The best of the dishes was Aunt Dora's thick and spicy vegetable soup. It was made in a giant pot, because people were always dropping by. You could smell the soup down the hall, probably in the elevator as well. My cousins and I were sent to the bedrooms to play and told STAY OUT OF THE KITCHEN. We would try to sneak back into the kitchen to steal food. My Aunt would wave the wooden spoon and swat the closest child, while screaming in several languages.

The game was - how to sneak into the kitchen. The problem - how to get the adults out of the kitchen? A plot was hatched...the game afoot. The youngest cousin Mark, started to scream and cry help. The adults dropped everything and ran into the bedroom to save Mark. Success... we were in the kitchen. Sharon the gutsy cousin climbed on a chair and tried to stir the soup with the big wooden spoon. As the woman returned with Mark, Sharon dropped the spoon in the pot, and she watched it sink to the bottom.

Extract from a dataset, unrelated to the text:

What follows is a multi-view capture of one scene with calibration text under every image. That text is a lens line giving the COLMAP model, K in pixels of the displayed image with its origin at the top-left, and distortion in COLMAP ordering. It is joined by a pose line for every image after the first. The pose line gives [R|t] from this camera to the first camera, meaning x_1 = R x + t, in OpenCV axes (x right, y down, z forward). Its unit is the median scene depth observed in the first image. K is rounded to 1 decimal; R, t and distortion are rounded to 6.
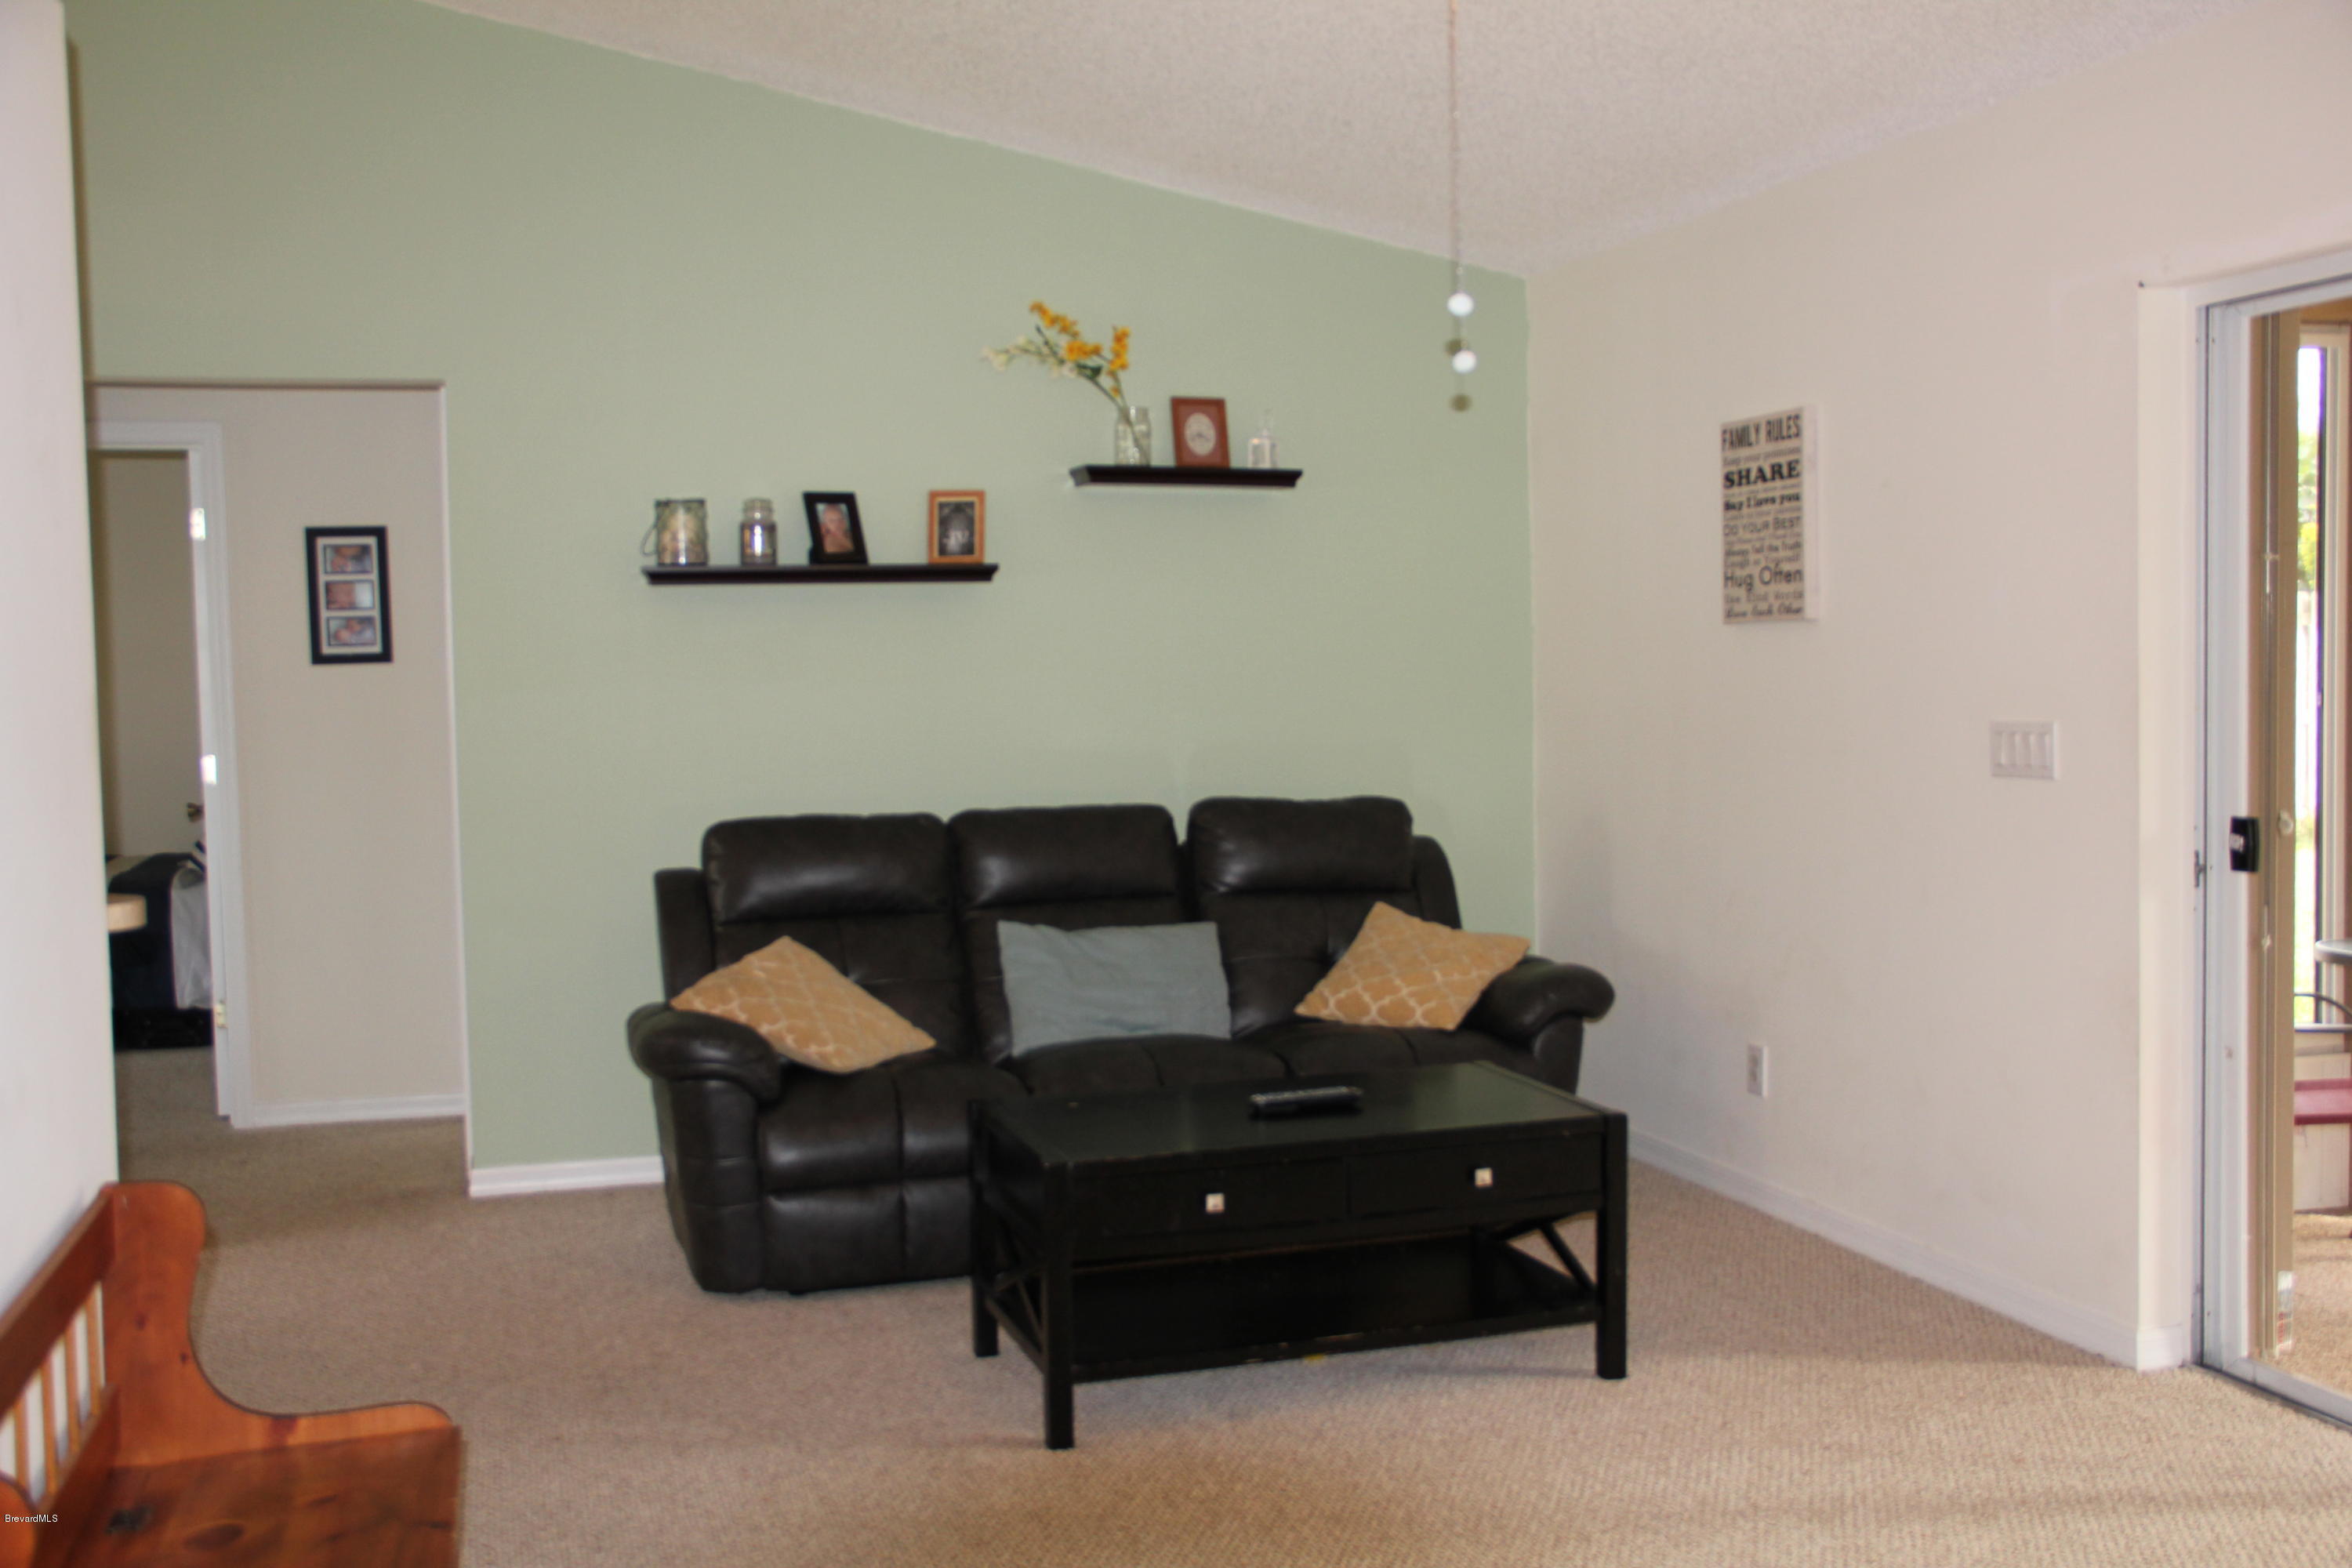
lens RADIAL K [[2280.6, 0, 1176.0], [0, 2280.6, 784.0], [0, 0, 1]] dist [0.000898, 0.000971]
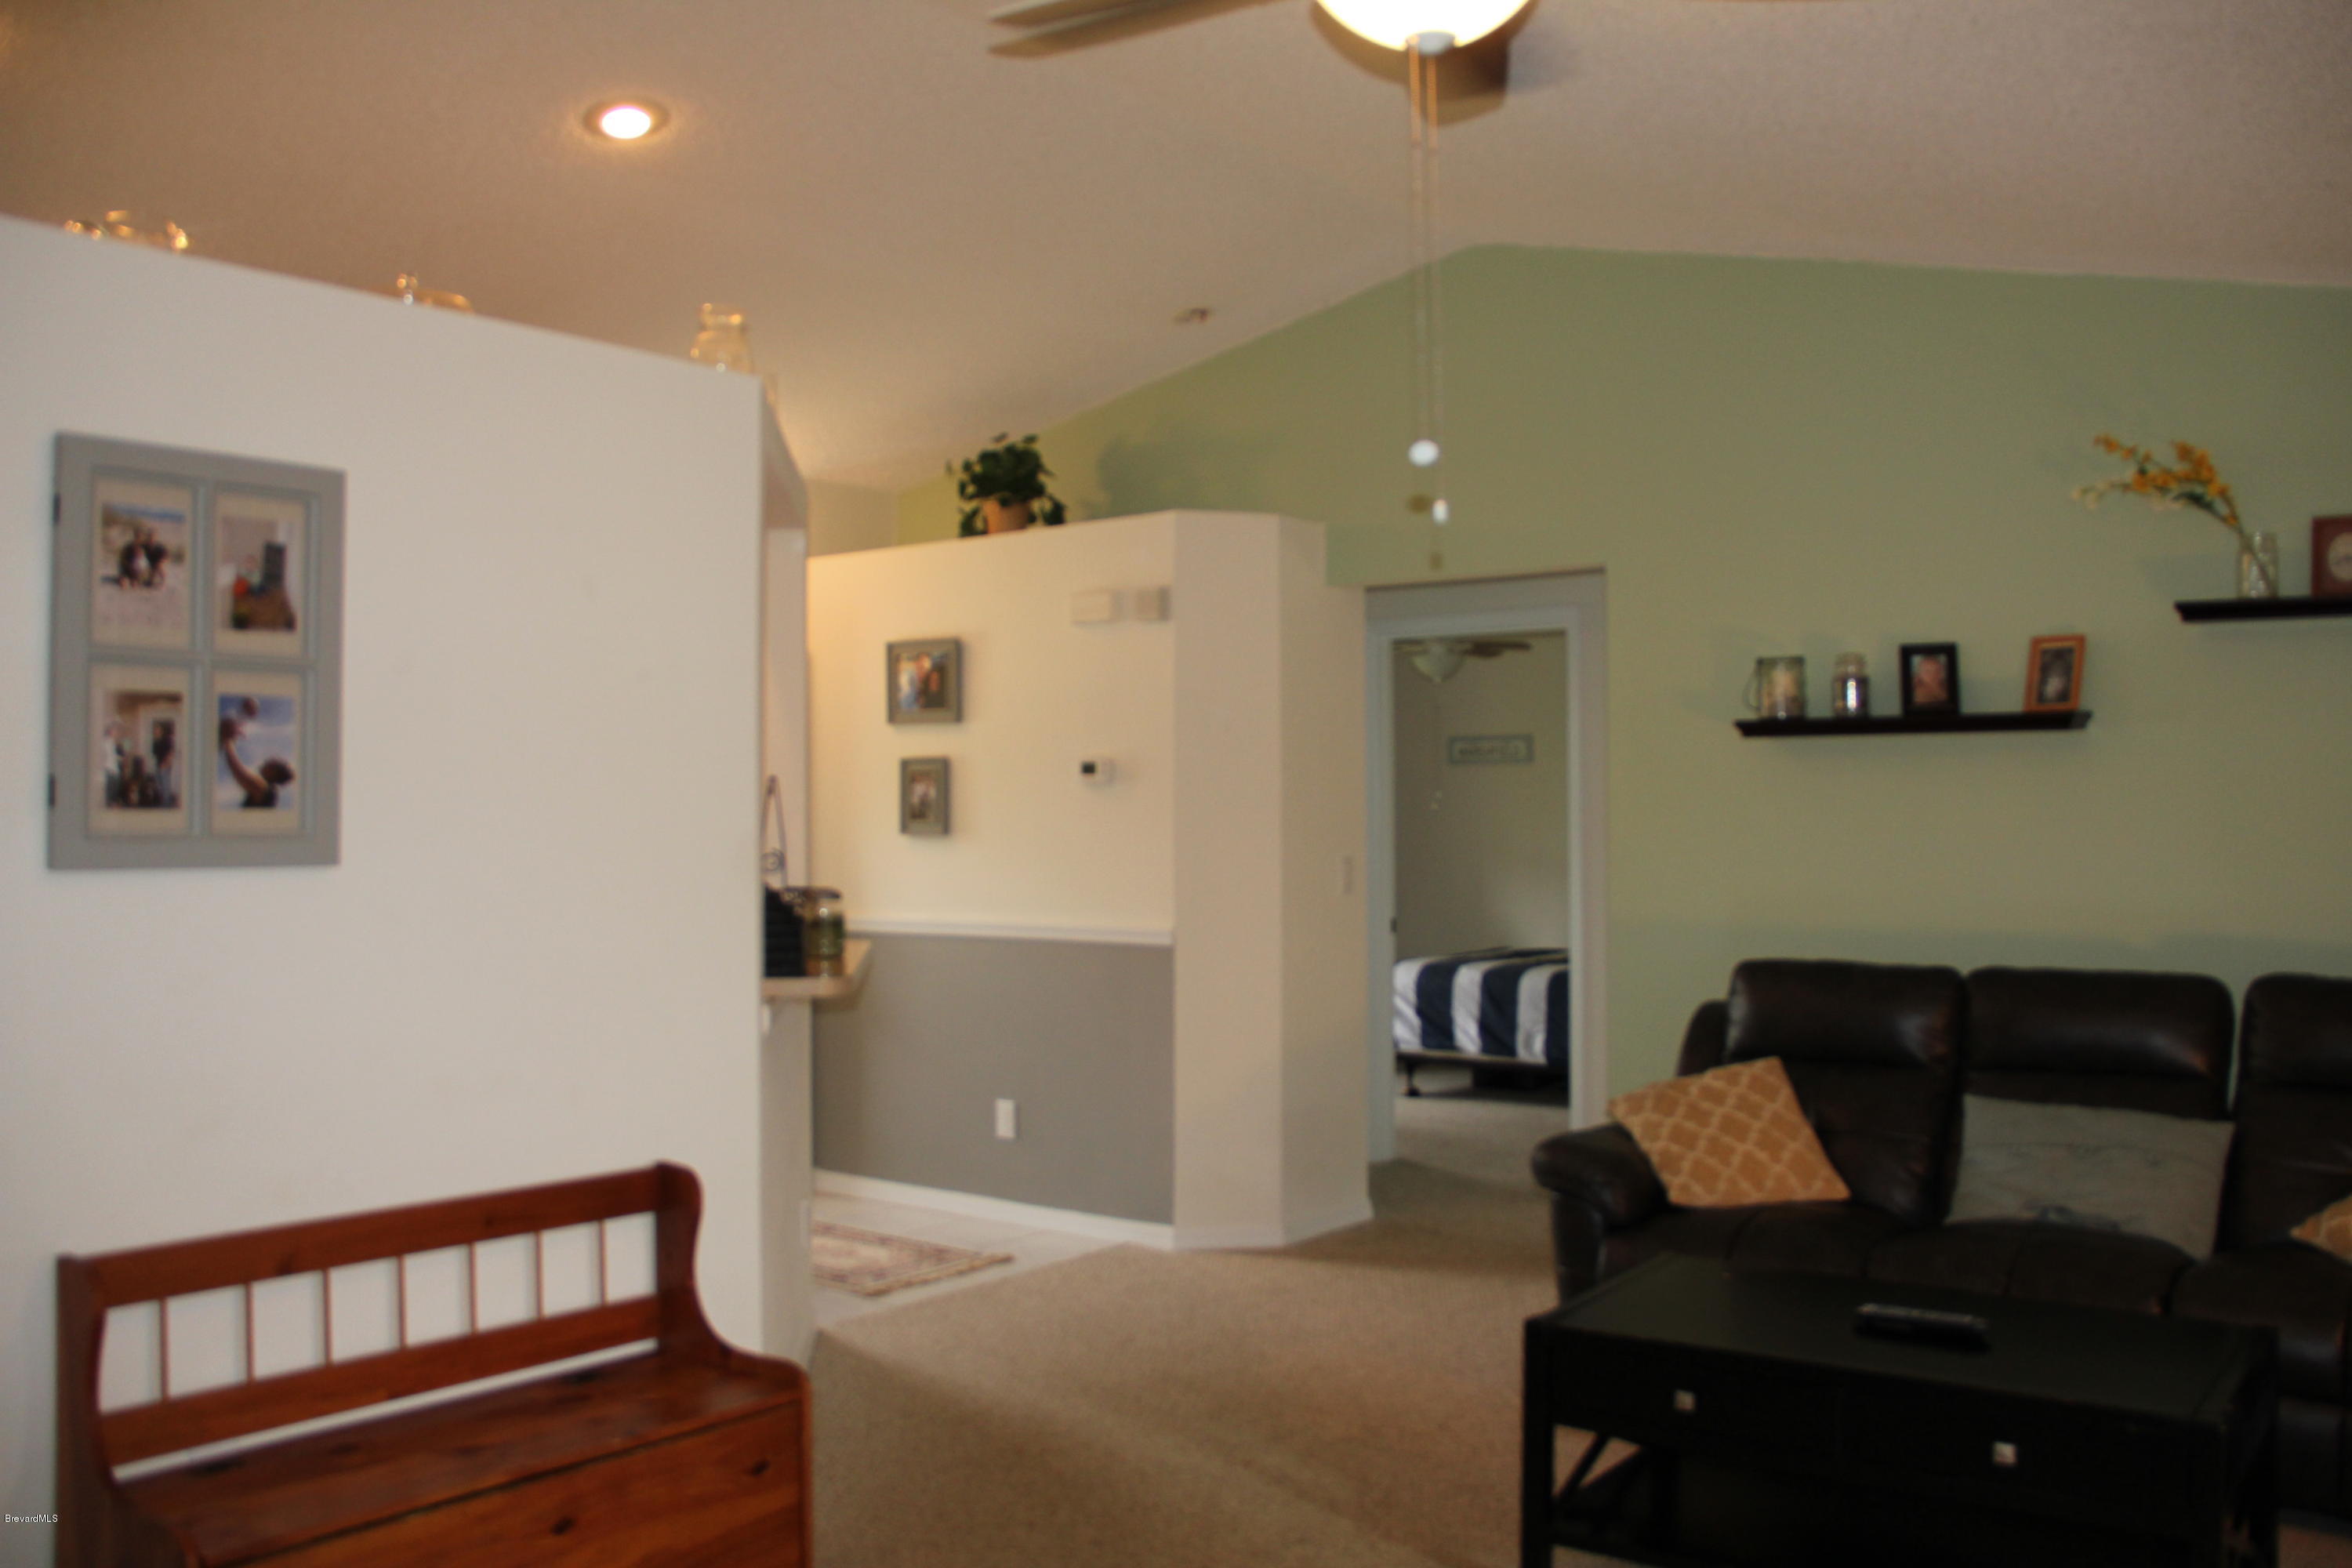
lens RADIAL K [[1965.9, 0, 1176.0], [0, 1965.9, 784.0], [0, 0, 1]] dist [-0.180964, 0.155032]
pose [[0.580747, 0.008692, -0.814038, 0.352161], [-0.052098, 0.998290, -0.026509, -0.025277], [0.812415, 0.057805, 0.580207, 0.234257]]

Clearly the soup ate the spoon. We all ate the soup that night. We had too. Were we eating wood? I did not enjoy the soup much that night. Nothing was ever mentioned about the missing wooden spoon/ or the dangerous spoon eating soup. Fifty plus years later I am the Grammy, I hope my grandchildren will love my soups. Spoon soup anyone?

1 comment:

  1. I gather that your Great Aunt Dora decided not to let her neices and nephews ever see the spoon again, cagey lady, since it would have been perfectly fine, at the bottom of the pot. She was Ols School in great cooking and discipline?